_Aim of the task_: Print each entry precisely; exclude the pictures.

(Source records)
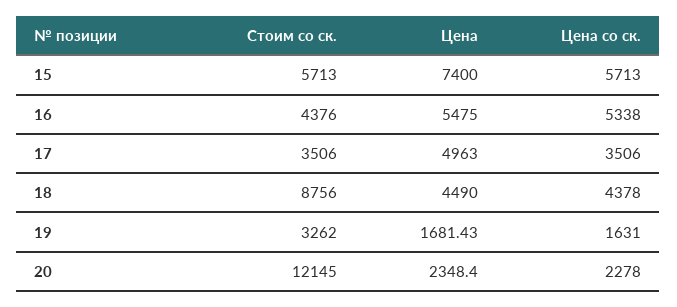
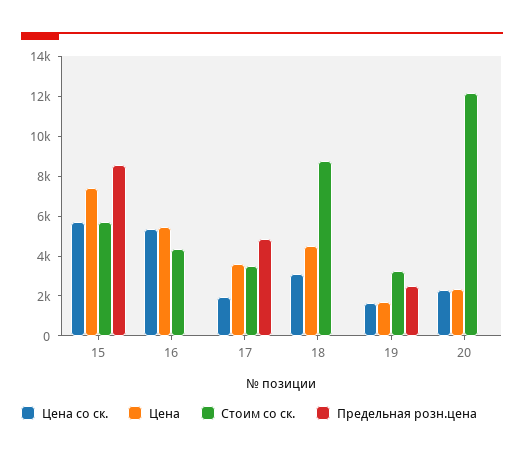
  {
    "Стоим со ск.": {
      "15": 5713,
      "16": 4376,
      "17": 3506,
      "18": 8756,
      "19": 3262,
      "20": 12145
    },
    "Цена": {
      "15": 7400,
      "16": 5475,
-     "17": 4963,
+     "17": 3500,
      "18": 4490,
      "19": 1681.43,
      "20": 2348.4
    },
    "Цена со ск.": {
      "15": 5713,
      "16": 5338,
-     "17": 3506,
+     "17": 2000,
-     "18": 4378,
+     "18": 3000,
      "19": 1631,
      "20": 2278
-   }
+   },
+   "Предельная розн.цена": {
+     "15": 8500,
+     "16": 0,
+     "17": 5000,
+     "18": 0,
+     "19": 2500,
+     "20": 0
+   }
  }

_Reply_:
  {
    "Стоим со ск.": {
      "15": 5713,
      "16": 4376,
      "17": 3506,
      "18": 8756,
      "19": 3262,
      "20": 12145
    },
    "Цена": {
      "15": 7400,
      "16": 5475,
-     "17": 4963,
+     "17": 3500,
      "18": 4490,
      "19": 1681.43,
      "20": 2348.4
    },
    "Цена со ск.": {
      "15": 5713,
      "16": 5338,
-     "17": 3506,
+     "17": 2000,
-     "18": 4378,
+     "18": 3000,
      "19": 1631,
      "20": 2278
-   }
+   },
+   "Предельная розн.цена": {
+     "15": 8500,
+     "16": 0,
+     "17": 5000,
+     "18": 0,
+     "19": 2500,
+     "20": 0
+   }
  }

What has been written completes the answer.